Capstone's Q1 2026 Results Show Strong Growth Amid Challenging Winter
Event summary
- Q1 2026 revenue up 60% YoY to $12.6M, gross profit up 124% to $3.0M, gross margin expanded 670 bps to 23.5%.
- Pro-forma FY2025 revenue would have been $68M with Carolina Stone and CSI included for the full year.
- Adjusted EBITDA margin improved 60 bps YoY to -6.9%, with positive Adjusted EBITDA expected in Q2 2026.
- 72% of the original convertible-note principal has been converted, with $4.92M retired and $1.90M remaining.

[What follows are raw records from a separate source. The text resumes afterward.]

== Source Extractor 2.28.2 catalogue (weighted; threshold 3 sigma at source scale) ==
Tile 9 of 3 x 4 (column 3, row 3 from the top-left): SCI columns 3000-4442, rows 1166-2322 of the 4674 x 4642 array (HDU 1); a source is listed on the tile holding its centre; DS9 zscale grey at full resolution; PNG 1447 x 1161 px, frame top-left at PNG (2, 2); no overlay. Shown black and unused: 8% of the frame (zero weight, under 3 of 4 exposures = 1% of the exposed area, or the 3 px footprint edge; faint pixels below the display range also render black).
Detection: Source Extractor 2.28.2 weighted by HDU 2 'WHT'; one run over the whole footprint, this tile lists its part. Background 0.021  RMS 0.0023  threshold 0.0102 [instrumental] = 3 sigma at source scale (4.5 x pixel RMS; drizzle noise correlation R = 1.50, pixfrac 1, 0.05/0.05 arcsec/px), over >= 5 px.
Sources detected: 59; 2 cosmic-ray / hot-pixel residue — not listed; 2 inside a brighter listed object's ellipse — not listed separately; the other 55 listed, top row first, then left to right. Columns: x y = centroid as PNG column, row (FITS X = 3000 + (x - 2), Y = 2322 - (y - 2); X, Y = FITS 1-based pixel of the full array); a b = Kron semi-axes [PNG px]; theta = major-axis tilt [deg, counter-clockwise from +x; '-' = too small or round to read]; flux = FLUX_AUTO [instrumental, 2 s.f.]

- Strategic initiatives include Eldorado Stone distribution launch, warehouse consolidation, and AI-enabled tools deployment.
The big picture
Capstone's strong Q1 2026 results reflect the strategic benefits of its recent acquisitions and operational efficiencies. The company's tech-enabled distribution platform is positioning it to capitalize on improving end-market conditions, with a clear path to $100M in revenue over time. The focus on margin expansion and debt management underscores a disciplined approach to growth in the competitive building products sector.
What we're watching
- Revenue Growth
- Whether Capstone can sustain its 60% YoY revenue growth pace in subsequent quarters, especially as end-market conditions improve.
- Margin Expansion
- How the company will maintain its gross margin expansion of 670 bps, given the challenging winter conditions and elevated precipitation.
- Debt Management
- The pace at which Capstone will retire the remaining $1.90M in convertible notes while minimizing dilution.